After attempts to land orbital rocket booster stages by parachute failed in the late 2000s, SpaceX began to develop reusable technology in the early 2010s, when they contracted with a Louisiana shipyard to build a floating landing platform to land their launch vehicles. The platform had an approximately 90 × 50 m landing pad surface and was capable of precision positioning with diesel-powered azimuth thrusters so the platform can hold its position for launch vehicle landing. This platform was first deployed in January 2015 when SpaceX attempted a controlled descent flight test to land the first stage of Falcon 9 flight 14 on a solid surface after it was used to loft a contracted payload toward Earth orbit. The platform utilizes GPS position information to navigate and hold its precise position. The rocket landing leg span is 60 ft and must not only land within the 170 ft-wide barge deck, but must also deal with ocean swells and GPS errors.
SpaceX CEO Elon Musk first displayed a photograph of the newly designated "autonomous spaceport drone ship" in November 2014. The ship is designed to hold position to within 3 m, even under storm conditions.

On 8 April 2016, the first stage of the rocket that launched the spacecraft ahead of CRS-8, successfully landed on the drone ship named Of Course I Still Love You, the first successful landing of a rocket booster on a floating platform.
By early 2018, SpaceX had two operational drone ships and had a third under construction. By September 2018, sea platform landings had become routine for the SpaceX launch vehicles, with over 23 attempted and 17 successful recoveries.

As of 2018, Blue Origin was in development and intending to land the first stage boosters of New Glenn on a hydrodynamically-stabilized ship. They purchased a ship that had been built in 2004 as a roll-on/roll-off cargo ship to begin refit and testing. with the goal to make the booster stages reusable. The moving ship idea was abandoned before development was complete and the ship was scrapped in 2022.

The replacement design by Blue Origin was to refit a barge, similar but larger than the SpaceX droneship barges, for use as a landing platform. Landing Platform Vessel 1 (LPV-1), formerly known as DAMEN MANGALIA 522520, is also known by Blue Origin as Jacklyn, the same name as its predecessor ship that was scrapped. LPV-1 arrived in Port Canaveral in September 2024, and is expected to be used to recover launched boosters on the Atlantic Ocean, downrange of the Blue Origin Florida launch facility, beginning in 2025.

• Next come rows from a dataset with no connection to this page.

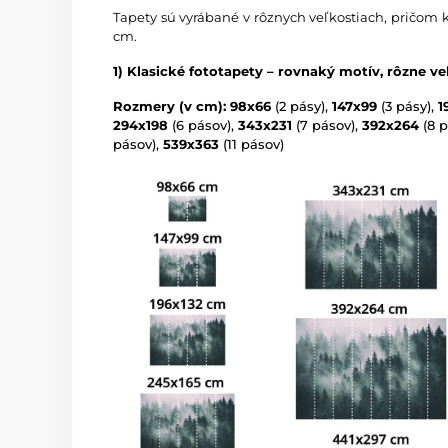
Tapety sú vyrábané v rôznych veľkostiach, pričom 
cm.
1) Klasické fototapety – rovnaký motív, rôzne ve
Rozmery (v cm): 98x66
(2 pásy),
147x99
(3 pásy),
1
294x198
(6 pásov),
343x231
(7 pásov),
392x264
(8 p
pásov),
539x363
(11 pásov)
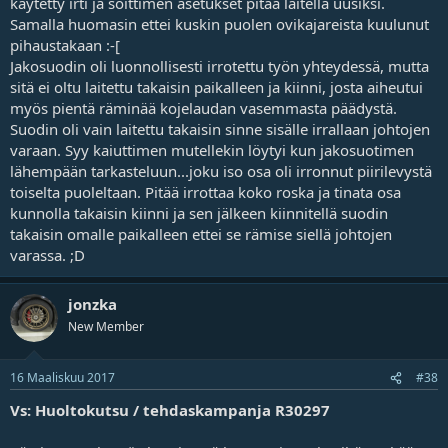
käytetty irti ja soittimen asetukset pitää laitella uusiksi.
Samalla huomasin ettei kuskin puolen ovikajareista kuulunut
pihaustakaan :-[
Jakosuodin oli luonnollisesti irrotettu työn yhteydessä, mutta
sitä ei oltu laitettu takaisin paikalleen ja kiinni, josta aiheutui
myös pientä räminää kojelaudan vasemmasta päädystä.
Suodin oli vain laitettu takaisin sinne sisälle irrallaan johtojen
varaan. Syy kaiuttimen mutellekin löytyi kun jakosuotimen
lähempään tarkasteluun...joku iso osa oli irronnut piirilevystä
toiselta puoleltaan. Pitää irrottaa koko roska ja tinata osa
kunnolla takaisin kiinni ja sen jälkeen kiinnitellä suodin
takaisin omalle paikalleen ettei se rämise siellä johtojen
varassa. ;D
jonzka
New Member
16 Maaliskuu 2017
#38
Vs: Huoltokutsu / tehdaskampanja R30297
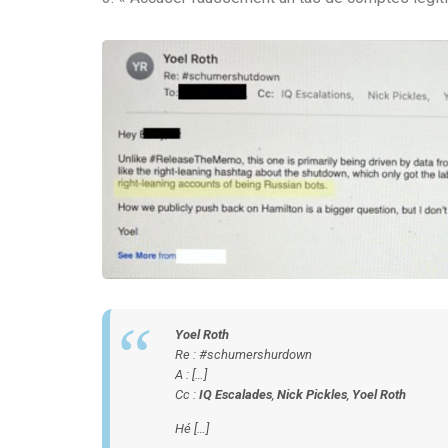
Yoel Roth
Re : #schumershurdown
A : […]
Cc :
IQ Escalades
,
Nick Pickles
,
Yoel Roth
Hé […]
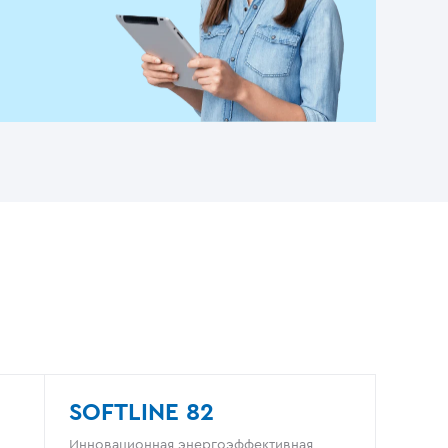
SOFTLINE 82
Инновационная энергоэффективная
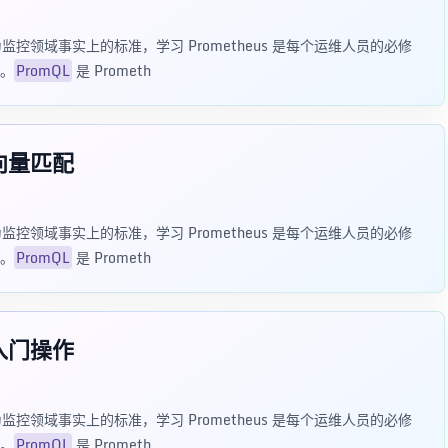
已成为监控领域事实上的标准，学习 Prometheus 是每个运维人员的必修
。
PromQL
是 Prometh
向量匹配
已成为监控领域事实上的标准，学习 Prometheus 是每个运维人员的必修
。
PromQL
是 Prometh
入门操作
已成为监控领域事实上的标准，学习 Prometheus 是每个运维人员的必修
。
PromQL
是 Prometh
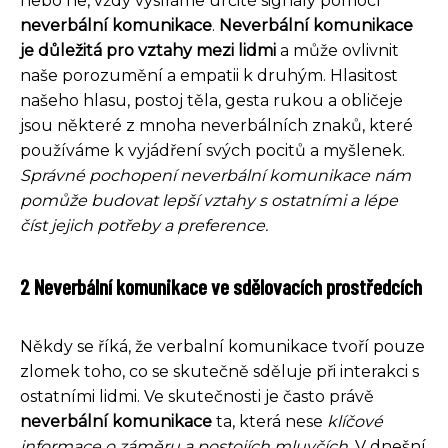
nebo ne, vždy vysíláme určité signály pomocí
neverbální komunikace
.
Neverbální komunikace
je důležitá pro vztahy mezi lidmi
a může ovlivnit
naše porozumění a empatii k druhým. Hlasitost
našeho hlasu, postoj těla, gesta rukou a obličeje
jsou některé z mnoha neverbálních znaků, které
používáme k vyjádření svých pocitů a myšlenek.
Správné pochopení neverbální komunikace nám
pomůže budovat lepší vztahy s ostatními a lépe
číst jejich potřeby a preference.
2 Neverbální komunikace ve sdělovacích prostředcích
Někdy se říká, že verbalní komunikace tvoří pouze
zlomek toho, co se skutečně sděluje při interakci s
ostatními lidmi. Ve skutečnosti je často právě
neverbální komunikace
ta, která nese
klíčové
informace o záměru a postojích mluvčích
. V dnešní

Rocket Lab is also preparing their 400ft long Return On Investment landing platform (formerly Oceanus) for their Neutron rocket.

- The first stage of the I-Space's Hyperbola-3 rocket is expected to land vertically using landing legs to land on a floating platform, Xingji Guihang (“Interstellar Return”).
== Operation ==
Floating platforms have the benefit of being able to receive or launch space launch vehicles out on the open ocean to keep the operation away from populated areas, for reasons of safety.

Floating launch platforms can be moved substantial distances across the ocean, to be repositioned for launches. I

The use of a floating launch platform allows for the rocket to be positioned more easily than with a fixed launch pad on land. For example, Sea Launch moved their platform closer to Earth's equator to gain a bit of extra momentum and gain additional performance from the rocket. The Chinese Long March 11 did something similar for its 2019 sea launch.